What to do
1. From the event listing on Martine Syms, return the passage starting at "Martine Syms is" and ending at "among other venues.", with every word unchanged.
2. Answer these questions using the event listing on Martine Syms:
(a) On what date was the programme held?
(b) What project space did Syms direct from 2007 to 2011?
(c) When did her ICA solo exhibition run?
3. Carry on the event listing on Martine Syms from the point where it ends.

Previously at the ICA - Events

Rami George, Untitled (Saturday, October 16, 1993), 2015, HD video, colour, sound,  5 min

Artists' Film Biennial: In The (Commercial) Break selected by artist Martine Syms

28 May 2016

A programme selected by artist Martine Syms, an artist based in Los Angeles. She is the founder of Dominica, a publishing imprint dedicated to exploring blackness in visual culture. Her participation coincides with her ICA solo exhibition 20 April – 19 June.

Martine Syms is an artist based in Los Angeles. She is the founder of Dominica, a publishing imprint dedicated to exploring blacknuss in visual culture. From 2007–11, Syms directed Golden Age, a project space focused on printed matter. Her artwork has been exhibited and screened extensively, including presentations at the New Museum, The Studio Museum in Harlem, Museum of Contemporary Art Los Angeles, MCA Chicago, Green Gallery, Gene Siskel Film Center, and White Flag Projects. She has lectured at Yale University, SXSW, California Institute of the Arts, University of Chicago, The Broad, Johns Hopkins University, and MoMA PS1, among other venues.

Source data
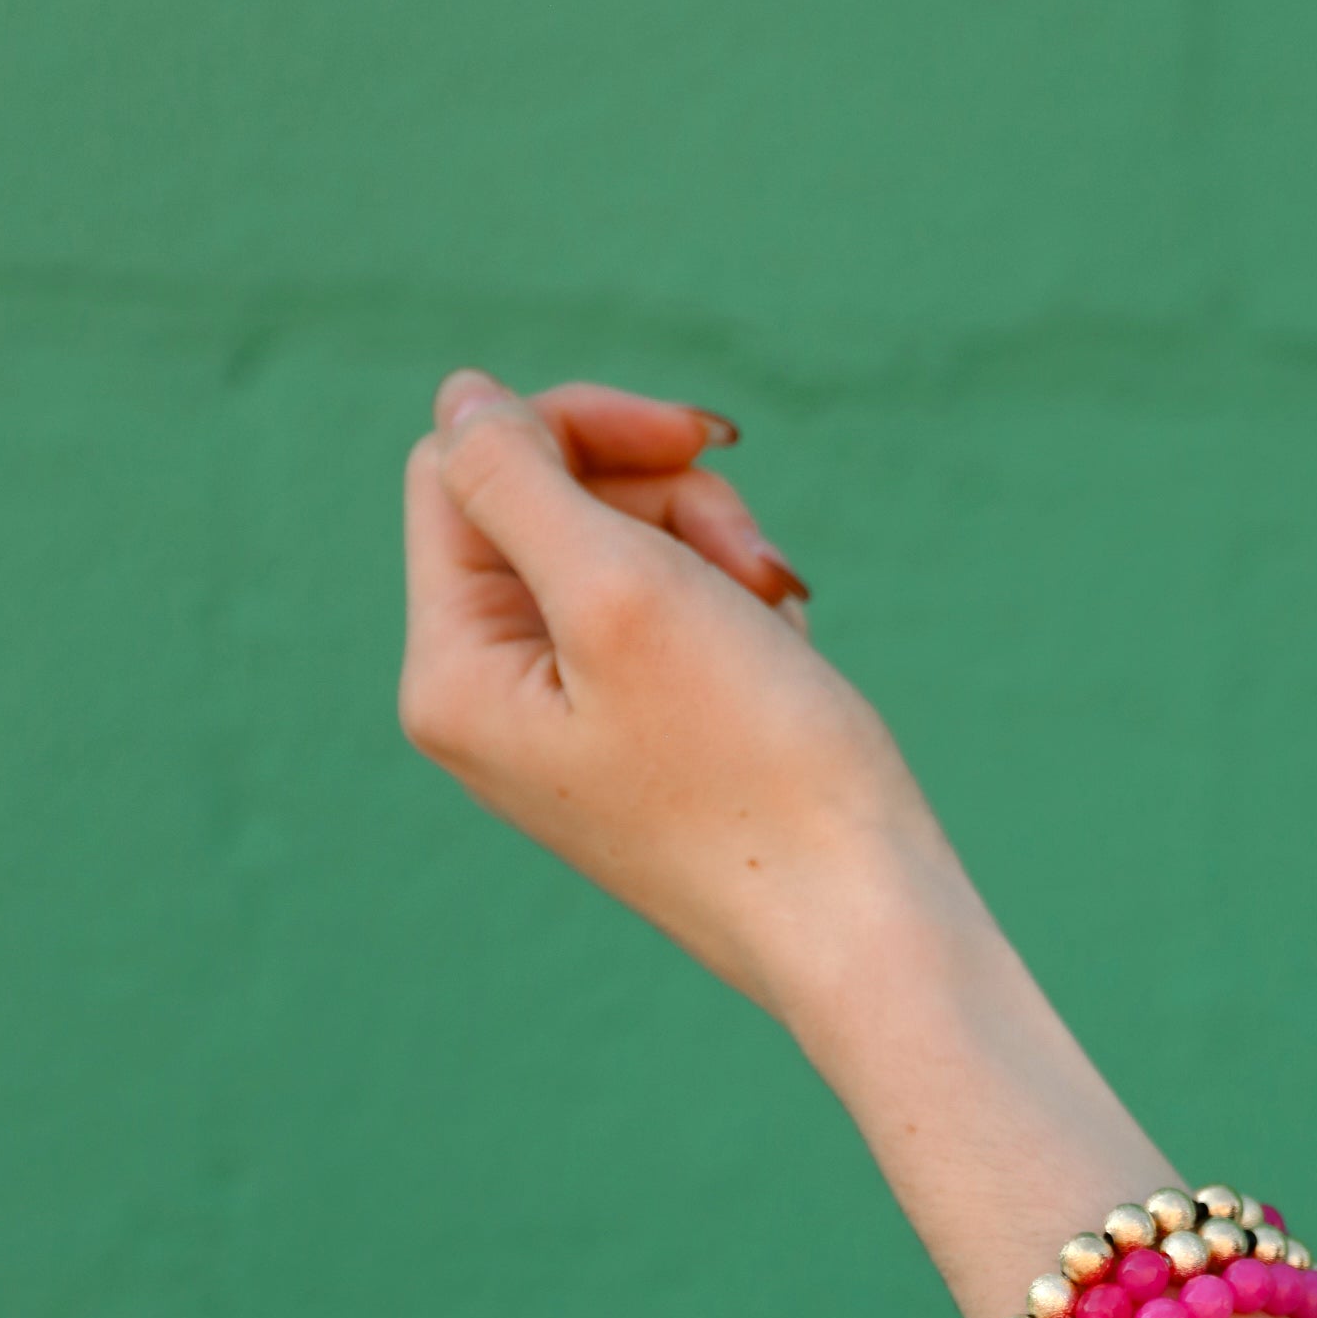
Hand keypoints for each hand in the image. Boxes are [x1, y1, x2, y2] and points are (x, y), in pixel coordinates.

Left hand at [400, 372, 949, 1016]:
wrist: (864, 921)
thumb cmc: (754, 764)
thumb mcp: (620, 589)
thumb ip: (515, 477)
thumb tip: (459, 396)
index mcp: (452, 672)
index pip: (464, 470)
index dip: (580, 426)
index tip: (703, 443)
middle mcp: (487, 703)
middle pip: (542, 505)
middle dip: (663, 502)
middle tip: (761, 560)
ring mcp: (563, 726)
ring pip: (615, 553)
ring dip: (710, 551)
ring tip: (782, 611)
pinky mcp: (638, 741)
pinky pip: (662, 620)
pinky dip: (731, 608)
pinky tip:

Responses to the exercise
1.
Martine Syms is an artist based in Los Angeles. She is the founder of Dominica, a publishing imprint dedicated to exploring blacknuss in visual culture. From 2007–11, Syms directed Golden Age, a project space focused on printed matter. Her artwork has been exhibited and screened extensively, including presentations at the New Museum, The Studio Museum in Harlem, Museum of Contemporary Art Los Angeles, MCA Chicago, Green Gallery, Gene Siskel Film Center, and White Flag Projects. She has lectured at Yale University, SXSW, California Institute of the Arts, University of Chicago, The Broad, Johns Hopkins University, and MoMA PS1, among other venues.

2.
(a) 28 May 2016
(b) Golden Age, a project space focused on printed matter
(c) 20 April – 19 June

3.
Programme

  • Martine Syms, My Vine Comp, 2016, HD video, colour, sound, 6 min
  • Kevin Jerome Everson, Century, 2012, 16mm transferred to HD video, colour, sound, 7 min
  • Sondra Perry, footage from a studio test of NO NO NO, 2013, HD video, colour, sound, 2 min 15 sec
  • Rami George, Untitled (Saturday, October 16, 1993), 2015, HD video, colour, sound,  5 min
  • Marco Braunschweiler, Monkey, 2016, HD video, colour, sound, 1 min 18 sec
  • Irena Haiduk, Nine Hour Delay: Printemps-Été-Automne-Hiver 2058, HD video, colour, sound, 2 min 7 sec
  • Hannah Black, The Fall of Communism, 2014, HD video, colour, sound, 6 min
  • Nicole Miller, The Borrowers (Ndinda), 2015, HD video, colour, sound, duration TBC
  • Asha Schechter, The Bucket, 2015, HD video, colour, sound, 7 min 30 sec
  • Theo Darst, Doomed Poet 1-4, 2016, HD video, colour, sound, duration TBC
  • Ximena Cuevas, Contemporary Artist, 1999, SD video, colour, sound, 4 min 57 sec
  • Kerry Tribe, Double, 2001, SD video, colour, sound, 10 min 25 sec

Martine Syms' responses to the programme

1. I love the 30-second spot because I love television.

2. A great television ad becomes important when it functions as a temporal marker. The spot must symbolize the beliefs, tastes, language and emotions of an audience and an era.

3. What makes a commercial? Duration—fifteen seconds, thirty seconds, sixty seconds, ninety seconds. Focus—communicate exactly one idea.

4. Writers use the commercial break to structure narrative action. Viewers see the interruption as a time for criticism, speculation, and bathroom visits. At least, viewers used to see it that way. Now there is pause.

5. We call this time shifting. This concept has recently given way to the metaphor of a “stream”; a continuous flow of material. Both scenarios are preconditioned on economic and affective demand.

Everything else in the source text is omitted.